As my colleague Dr. Marcus Powlowski said, we need to look at what is in it and what is not in it. That is why we need time to dig down and then collectively come up with what is more important to Canadians. Let us discuss that, but we need to dig down. Canadians deserve the best from this committee, especially during these challenging times. It doesn't mean rushing forward with an omnibus motion that we cannot digest. There's no time to read it.
It is a huge motion that only briefly references the mental health impacts of COVID-19. Over 9,500 Canadians have tragically died due to COVID-19, and every day we are seeing case numbers rise as Canada enters a second wave. As I said before, we need to shine a light on the discussion, hear from witnesses and do a proper study to give proper direction so that Canadians are not falling through the cracks.
My colleague Tony's motion is also very important. As I said earlier, it is so important, because as we know, people are twice as likely to say their mental health has declined in these challenging times. They are five times as likely to feel depressed, three times more likely to have trouble coping, four times more likely to have had suicidal thoughts and four times more likely to have tried to harm themselves.

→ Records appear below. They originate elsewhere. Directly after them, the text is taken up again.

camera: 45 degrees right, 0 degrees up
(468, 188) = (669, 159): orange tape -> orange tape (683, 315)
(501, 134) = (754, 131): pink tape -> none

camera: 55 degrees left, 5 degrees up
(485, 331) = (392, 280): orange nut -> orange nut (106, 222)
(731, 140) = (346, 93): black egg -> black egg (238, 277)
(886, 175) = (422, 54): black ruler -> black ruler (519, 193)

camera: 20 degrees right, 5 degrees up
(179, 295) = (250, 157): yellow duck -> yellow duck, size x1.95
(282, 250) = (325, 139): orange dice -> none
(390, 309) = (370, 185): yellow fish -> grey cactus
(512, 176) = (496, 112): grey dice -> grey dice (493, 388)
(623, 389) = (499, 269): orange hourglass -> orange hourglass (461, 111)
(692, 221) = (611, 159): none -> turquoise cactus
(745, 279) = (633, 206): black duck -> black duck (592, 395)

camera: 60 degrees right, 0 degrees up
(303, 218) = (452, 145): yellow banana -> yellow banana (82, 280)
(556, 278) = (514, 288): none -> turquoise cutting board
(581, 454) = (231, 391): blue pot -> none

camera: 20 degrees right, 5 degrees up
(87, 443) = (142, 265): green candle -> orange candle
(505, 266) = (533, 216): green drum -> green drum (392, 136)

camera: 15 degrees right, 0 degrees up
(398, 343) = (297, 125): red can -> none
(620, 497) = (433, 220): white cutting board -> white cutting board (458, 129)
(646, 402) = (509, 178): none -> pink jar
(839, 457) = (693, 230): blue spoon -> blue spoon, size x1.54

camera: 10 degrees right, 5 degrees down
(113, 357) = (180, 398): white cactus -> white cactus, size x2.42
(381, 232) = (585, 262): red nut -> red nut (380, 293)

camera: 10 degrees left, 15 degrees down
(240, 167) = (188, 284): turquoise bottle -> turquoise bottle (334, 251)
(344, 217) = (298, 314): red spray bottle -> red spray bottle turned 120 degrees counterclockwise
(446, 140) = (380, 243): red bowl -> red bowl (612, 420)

The motion also mentions long-term care, which I did not have a chance to present. With this motion, we would study long-term care, which is something that is very important in my riding. We have to go through things and dig down. By agreeing to study the impacts of COVID-19 on long-term care, our committee can be the first step in righting the wrongs of our government, which has ignored the issues of long-term care for far too long.
The type of person who needs long-term care assistance is not changing, as 62% of residents have some form of Alzheimer's and 90% of long-term care residents in Ontario have some form of cognitive impairment. As well, people were previously staying in these facilities one to two years, but now the average length of stay is six months. The needs of long-term care residents are changing. This is an important issue too.
To summarize, there are important issues at stake here. We must take the time to analyze the motion. We need to ensure that at committee we are using our time and resources properly. We need time to dig down. As my colleague said, we have to look at what is not in this motion. We need to prioritize what is important to Canadians.
I know we need time. I understand my friend Luc's frustration. It is why we need time to dig down, and I urge all members to agree that we have to look into that.